= End Stage Renal Disease Program =

1972 US Congressional Medicare legislation

In 1972 the United States Congress passed legislation authorizing the End Stage Renal Disease Program (ESRD) under Medicare. Section 299I of Public Law 92-603, passed on October 30, 1972, extended Medicare coverage to Americans if they had stage five chronic kidney disease (CKD) and were otherwise qualified under Medicare's work history requirements. The program's launch was July 1, 1973. Previously only those over 65 could qualify for Medicare benefits. This entitlement is nearly universal, covering over 90% of all U.S. citizens with severe CKD.

==Dialysis reimbursement==
Medicare's unit of payment is one composite rate per dialysis treatment. The ESRD composite rate payment system differs from most other prospective payment systems because there is a single product category to define the service Medicare is buying. Although different equipment, supplies, and labor are needed for hemodialysis and peritoneal dialysis, the current system does not differentiate payment based on dialysis method, location (home or incenter) or equipment used.
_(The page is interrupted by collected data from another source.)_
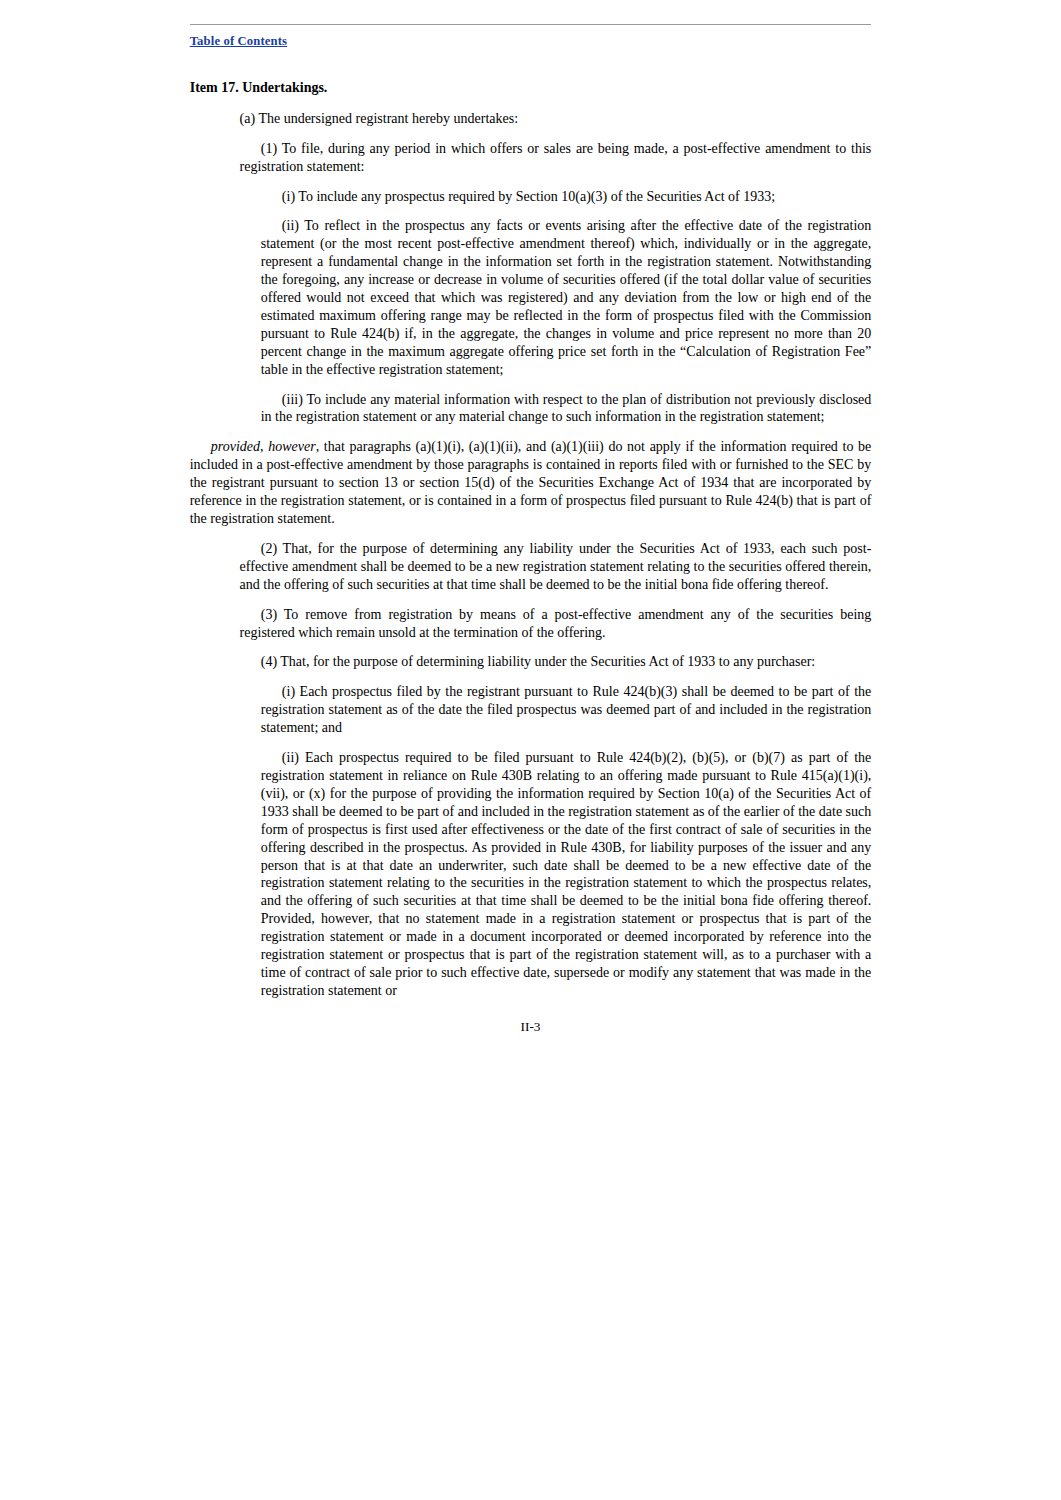Table of Contents
Item 17. Undertakings.
(a) The undersigned registrant hereby undertakes:
(1) To file, during any period in which offers or sales are being made, a post-effective amendment to this registration statement:
(i) To include any prospectus required by Section 10(a)(3) of the Securities Act of 1933;
(ii) To reflect in the prospectus any facts or events arising after the effective date of the registration statement (or the most recent post-effective amendment thereof) which, individually or in the aggregate, represent a fundamental change in the information set forth in the registration statement. Notwithstanding the foregoing, any increase or decrease in volume of securities offered (if the total dollar value of securities offered would not exceed that which was registered) and any deviation from the low or high end of the estimated maximum offering range may be reflected in the form of prospectus filed with the Commission pursuant to Rule 424(b) if, in the aggregate, the changes in volume and price represent no more than 20 percent change in the maximum aggregate offering price set forth in the “Calculation of Registration Fee” table in the effective registration statement;
(iii) To include any material information with respect to the plan of distribution not previously disclosed in the registration statement or any material change to such information in the registration statement;
provided, however, that paragraphs (a)(1)(i), (a)(1)(ii), and (a)(1)(iii) do not apply if the information required to be included in a post-effective amendment by those paragraphs is contained in reports filed with or furnished to the SEC by the registrant pursuant to section 13 or section 15(d) of the Securities Exchange Act of 1934 that are incorporated by reference in the registration statement, or is contained in a form of prospectus filed pursuant to Rule 424(b) that is part of the registration statement.
(2) That, for the purpose of determining any liability under the Securities Act of 1933, each such post-effective amendment shall be deemed to be a new registration statement relating to the securities offered therein, and the offering of such securities at that time shall be deemed to be the initial bona fide offering thereof.
(3) To remove from registration by means of a post-effective amendment any of the securities being registered which remain unsold at the termination of the offering.
(4) That, for the purpose of determining liability under the Securities Act of 1933 to any purchaser:
(i) Each prospectus filed by the registrant pursuant to Rule 424(b)(3) shall be deemed to be part of the registration statement as of the date the filed prospectus was deemed part of and included in the registration statement; and
(ii) Each prospectus required to be filed pursuant to Rule 424(b)(2), (b)(5), or (b)(7) as part of the registration statement in reliance on Rule 430B relating to an offering made pursuant to Rule 415(a)(1)(i), (vii), or (x) for the purpose of providing the information required by Section 10(a) of the Securities Act of 1933 shall be deemed to be part of and included in the registration statement as of the earlier of the date such form of prospectus is first used after effectiveness or the date of the first contract of sale of securities in the offering described in the prospectus. As provided in Rule 430B, for liability purposes of the issuer and any person that is at that date an underwriter, such date shall be deemed to be a new effective date of the registration statement relating to the securities in the registration statement to which the prospectus relates, and the offering of such securities at that time shall be deemed to be the initial bona fide offering thereof. Provided, however, that no statement made in a registration statement or prospectus that is part of the registration statement or made in a document incorporated or deemed incorporated by reference into the registration statement or prospectus that is part of the registration statement will, as to a purchaser with a time of contract of sale prior to such effective date, supersede or modify any statement that was made in the registration statement or
II-3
The composite rate is intended to cover all operating and capital costs that efficient providers would incur in furnishing dialysis in outpatient facilities or in beneficiaries' homes. The base composite rate as of 2006 is $130 for freestanding dialysis facilities. Medicare caps its payments to facilities at an amount equal to three dialysis sessions per week. Although home dialysis may be given more frequently it is not fully reimbursed by Medicare.

An add-on payment supplements the composite rate. It represents some of the profits previously associated with payments for separately billable drugs. The Social Security Act (Section 1881(b)), as amended by Section 623 of the Medicare Prescription Drug, Improvement, and Modernization Act of 2003, directed revisions to the composite rate payment system as well as payment for separately billable drugs furnished by dialysis facilities. There is an annual update to the add-on payment which is determined administratively by CMS. Congressional Record 5827 updates the drug add-on payment. For 2008 the drug add-on payment to the composite payment rate increased from 14.9 percent to 15.5 percent.
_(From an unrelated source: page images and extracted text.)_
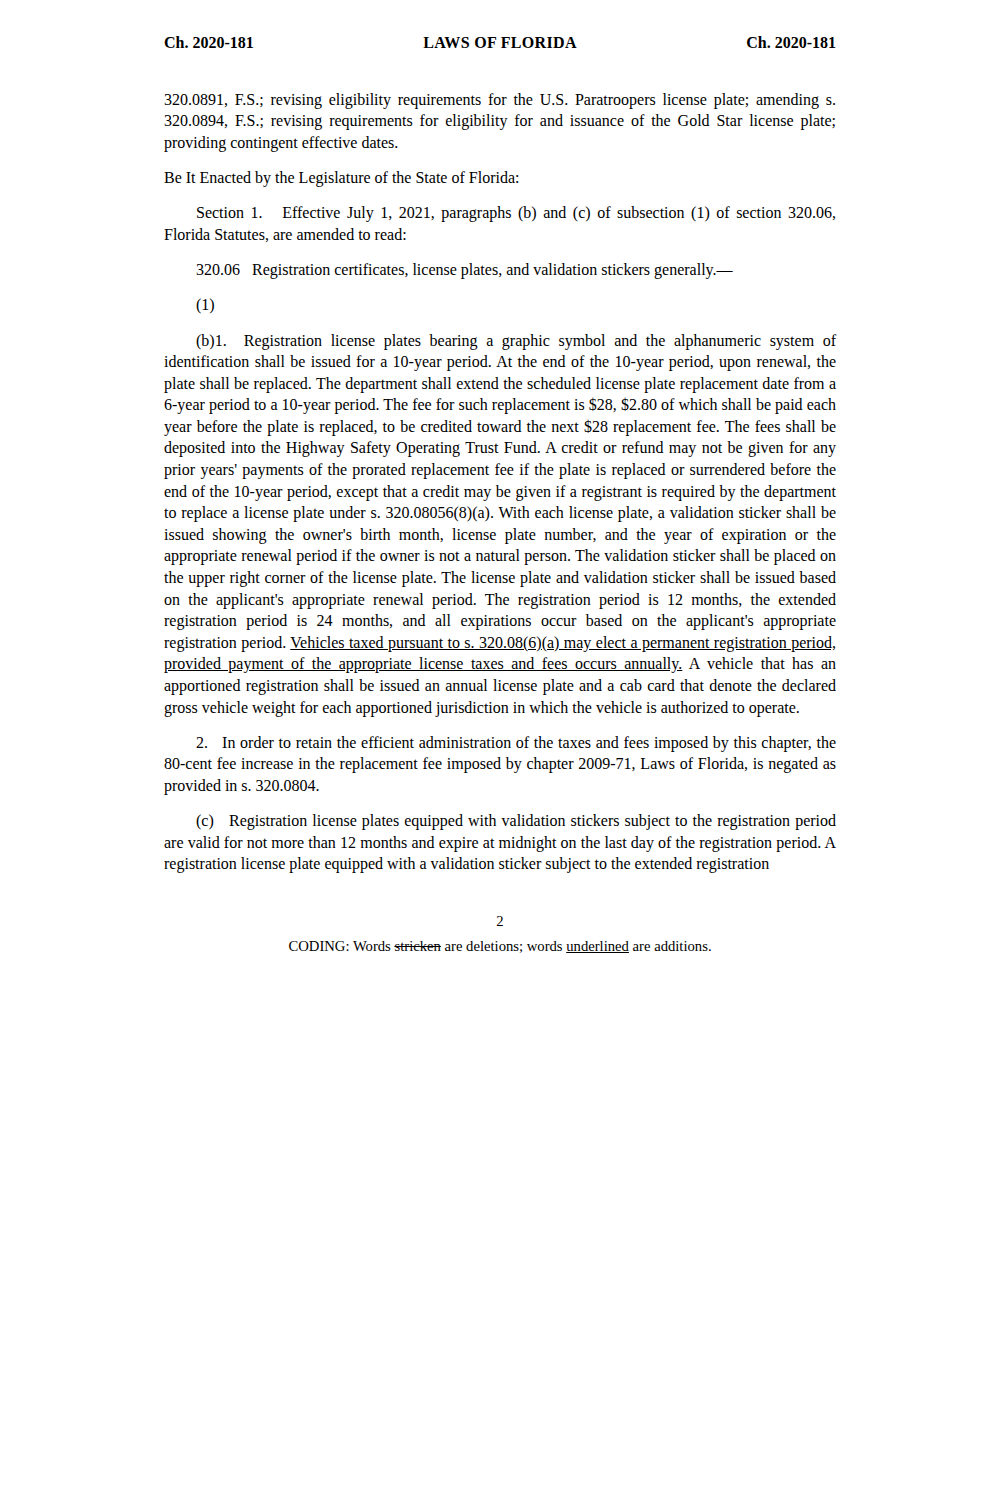Ch. 2020-181 LAWS OF FLORIDA Ch. 2020-181
320.0891, F.S.; revising eligibility requirements for the U.S. Paratroopers license plate; amending s. 320.0894, F.S.; revising requirements for eligibility for and issuance of the Gold Star license plate; providing contingent effective dates.
Be It Enacted by the Legislature of the State of Florida:
Section 1. Effective July 1, 2021, paragraphs (b) and (c) of subsection (1) of section 320.06, Florida Statutes, are amended to read:
320.06 Registration certificates, license plates, and validation stickers generally.—
(1)
(b)1. Registration license plates bearing a graphic symbol and the alphanumeric system of identification shall be issued for a 10-year period. At the end of the 10-year period, upon renewal, the plate shall be replaced. The department shall extend the scheduled license plate replacement date from a 6-year period to a 10-year period. The fee for such replacement is $28, $2.80 of which shall be paid each year before the plate is replaced, to be credited toward the next $28 replacement fee. The fees shall be deposited into the Highway Safety Operating Trust Fund. A credit or refund may not be given for any prior years' payments of the prorated replacement fee if the plate is replaced or surrendered before the end of the 10-year period, except that a credit may be given if a registrant is required by the department to replace a license plate under s. 320.08056(8)(a). With each license plate, a validation sticker shall be issued showing the owner's birth month, license plate number, and the year of expiration or the appropriate renewal period if the owner is not a natural person. The validation sticker shall be placed on the upper right corner of the license plate. The license plate and validation sticker shall be issued based on the applicant's appropriate renewal period. The registration period is 12 months, the extended registration period is 24 months, and all expirations occur based on the applicant's appropriate registration period. Vehicles taxed pursuant to s. 320.08(6)(a) may elect a permanent registration period, provided payment of the appropriate license taxes and fees occurs annually. A vehicle that has an apportioned registration shall be issued an annual license plate and a cab card that denote the declared gross vehicle weight for each apportioned jurisdiction in which the vehicle is authorized to operate.
2. In order to retain the efficient administration of the taxes and fees imposed by this chapter, the 80-cent fee increase in the replacement fee imposed by chapter 2009-71, Laws of Florida, is negated as provided in s. 320.0804.
(c) Registration license plates equipped with validation stickers subject to the registration period are valid for not more than 12 months and expire at midnight on the last day of the registration period. A registration license plate equipped with a validation sticker subject to the extended registration
2
CODING: Words stricken are deletions; words underlined are additions.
In addition to the add-on payment adjustment, which applies nationally, the composite rate is adjusted up or down by a geographic wage adjustment. (All beneficiaries at a given unit would have the same geographic wage adjustment.) The final adjustment is for case mix; certain beneficiary characteristics trigger composite rate adjustments. These are based on age (<18, 18–44, 45–59, 60–69, 70–79, ≥80 years), body surface area and body mass index.

==Medicare secondary payer provision==

The Medicare Secondary Payer provision of the ESRD program (also known as the ESRD Coordination Period) was enacted as part of the Omnibus Budget Reconciliation Act of 1981. MSP provides for a coordination of benefits period between Medicare and private health insurance plans for individuals entitled to Medicare solely on the basis of ESRD. If an individual is entitled to Medicare because of ESRD and is covered by an Employer Group Health Plan (EGHP), the EGHP is the first payer (primary) for the first thirty months. The 1981 legislation created an eighteen-month MSP period; the Balanced Budget Act of 1997 extended the eighteen-month period to thirty months. The EGHP is primary regardless of the number of employees and/or the Medicare beneficiary's employment status.